Выходит на крыло главный Бич-Капрал,
И закричал: "Отдайте трал!"
Бросились на палубу фраера,
Раздалась команда "Пли!"
И за борт полетели кутыли.
Но распором кормовой доски
Трал разорвало на куски!
- Нет, не будет в нашей работе прока,
Пока Панфилов не даст нам кока.
И не будет выполнен план,
Пока питомец Попова не будет дан...
Один из нас был постарше остальных лет на пять-шесть, а может, и больше. Всегда молчаливый, учтивый, вежливый. Я знал, что он был матросом на МРТ - 232 "Севан", который сел на мель у мыса Рантау. Звали его Валентином. Я единственный раз увидел его улыбающимся, когда Николай рассказал вышеупомянутый стих, а то всё время был угрюм и молчалив.
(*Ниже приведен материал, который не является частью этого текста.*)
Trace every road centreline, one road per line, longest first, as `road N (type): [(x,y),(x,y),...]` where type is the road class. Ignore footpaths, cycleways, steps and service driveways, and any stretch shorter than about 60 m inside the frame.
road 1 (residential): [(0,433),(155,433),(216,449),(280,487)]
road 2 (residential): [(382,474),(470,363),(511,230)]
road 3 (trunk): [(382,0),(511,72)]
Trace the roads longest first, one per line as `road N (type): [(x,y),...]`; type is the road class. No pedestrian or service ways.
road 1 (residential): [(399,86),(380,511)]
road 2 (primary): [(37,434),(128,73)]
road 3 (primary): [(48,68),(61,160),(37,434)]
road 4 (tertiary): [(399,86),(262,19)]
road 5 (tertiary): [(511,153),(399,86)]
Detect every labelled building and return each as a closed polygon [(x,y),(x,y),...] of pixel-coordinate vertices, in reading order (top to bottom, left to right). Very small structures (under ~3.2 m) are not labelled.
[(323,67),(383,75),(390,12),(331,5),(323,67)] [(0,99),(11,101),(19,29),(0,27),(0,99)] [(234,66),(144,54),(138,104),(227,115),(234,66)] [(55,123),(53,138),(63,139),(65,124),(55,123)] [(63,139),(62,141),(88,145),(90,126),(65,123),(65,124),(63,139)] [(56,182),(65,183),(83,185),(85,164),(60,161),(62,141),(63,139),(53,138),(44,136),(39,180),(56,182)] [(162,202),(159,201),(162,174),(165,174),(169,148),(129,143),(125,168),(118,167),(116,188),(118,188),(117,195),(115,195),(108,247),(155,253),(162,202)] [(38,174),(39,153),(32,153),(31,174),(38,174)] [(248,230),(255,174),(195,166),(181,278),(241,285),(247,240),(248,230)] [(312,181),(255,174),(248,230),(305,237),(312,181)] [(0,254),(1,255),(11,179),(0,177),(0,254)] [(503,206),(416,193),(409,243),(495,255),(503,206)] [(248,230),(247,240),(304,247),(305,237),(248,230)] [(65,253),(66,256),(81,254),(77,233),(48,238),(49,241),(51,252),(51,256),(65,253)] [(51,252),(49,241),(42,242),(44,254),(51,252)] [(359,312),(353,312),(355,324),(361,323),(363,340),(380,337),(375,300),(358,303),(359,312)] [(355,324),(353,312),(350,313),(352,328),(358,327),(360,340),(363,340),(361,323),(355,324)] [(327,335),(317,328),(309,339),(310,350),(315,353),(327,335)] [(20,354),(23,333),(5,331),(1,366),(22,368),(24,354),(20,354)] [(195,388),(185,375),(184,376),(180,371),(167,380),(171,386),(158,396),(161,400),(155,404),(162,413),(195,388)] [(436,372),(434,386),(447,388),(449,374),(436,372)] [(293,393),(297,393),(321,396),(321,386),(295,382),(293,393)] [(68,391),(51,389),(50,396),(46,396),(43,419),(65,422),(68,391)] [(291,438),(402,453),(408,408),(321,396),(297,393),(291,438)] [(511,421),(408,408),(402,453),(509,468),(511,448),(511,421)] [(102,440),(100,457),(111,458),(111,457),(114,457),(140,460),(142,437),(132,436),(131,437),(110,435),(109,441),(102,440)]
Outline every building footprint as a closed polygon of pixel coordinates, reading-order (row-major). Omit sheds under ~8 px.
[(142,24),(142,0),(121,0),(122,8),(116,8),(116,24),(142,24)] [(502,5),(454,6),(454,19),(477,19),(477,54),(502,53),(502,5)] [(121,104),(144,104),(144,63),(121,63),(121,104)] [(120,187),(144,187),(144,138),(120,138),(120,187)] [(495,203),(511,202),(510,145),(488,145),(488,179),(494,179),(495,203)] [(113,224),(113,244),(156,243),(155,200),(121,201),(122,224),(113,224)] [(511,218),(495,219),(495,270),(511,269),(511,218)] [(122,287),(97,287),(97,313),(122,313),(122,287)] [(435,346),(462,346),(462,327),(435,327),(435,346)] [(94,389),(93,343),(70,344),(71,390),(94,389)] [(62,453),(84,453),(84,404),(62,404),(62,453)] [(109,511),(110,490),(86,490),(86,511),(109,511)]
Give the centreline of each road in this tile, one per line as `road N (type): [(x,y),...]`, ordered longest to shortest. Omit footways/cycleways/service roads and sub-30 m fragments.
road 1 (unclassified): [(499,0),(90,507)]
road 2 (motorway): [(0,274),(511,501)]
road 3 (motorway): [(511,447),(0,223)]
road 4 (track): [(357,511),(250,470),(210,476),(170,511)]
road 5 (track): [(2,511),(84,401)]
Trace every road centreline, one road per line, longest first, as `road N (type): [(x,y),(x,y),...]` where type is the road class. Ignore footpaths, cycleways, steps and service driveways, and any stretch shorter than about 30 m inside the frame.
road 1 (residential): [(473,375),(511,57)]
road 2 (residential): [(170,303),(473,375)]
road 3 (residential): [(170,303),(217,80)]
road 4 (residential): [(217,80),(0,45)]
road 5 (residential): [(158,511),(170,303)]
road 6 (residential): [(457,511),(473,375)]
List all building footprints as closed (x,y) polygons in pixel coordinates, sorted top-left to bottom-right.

О себе Валентин ничего не рассказывал. Двое наших товарищей были побойчее, так что мы с ним всегда оказывались чуть-чуть сзади.
Однажды, получив зарплату по резерву, мы все четверо пошли в Дом офицеров Пионерского, где было что-то вроде ресторанчика - пообедать. Но в ресторан нас не пустили - администратор объяснила, что предназначено это заведение исключительно для офицеров. И тут пробил час Валентина! Он оживился, нам строго-настрого приказал никуда не уходить и исчез, а через полчаса появился в форме отставного армейского капитана. Вся грудь его была увешана орденами и медалями, среди которых была и Звезда Героя Советского Союза. Конечно, мы опешили! Валентин решительно постучал в дверь - вопросов у администратора больше не было.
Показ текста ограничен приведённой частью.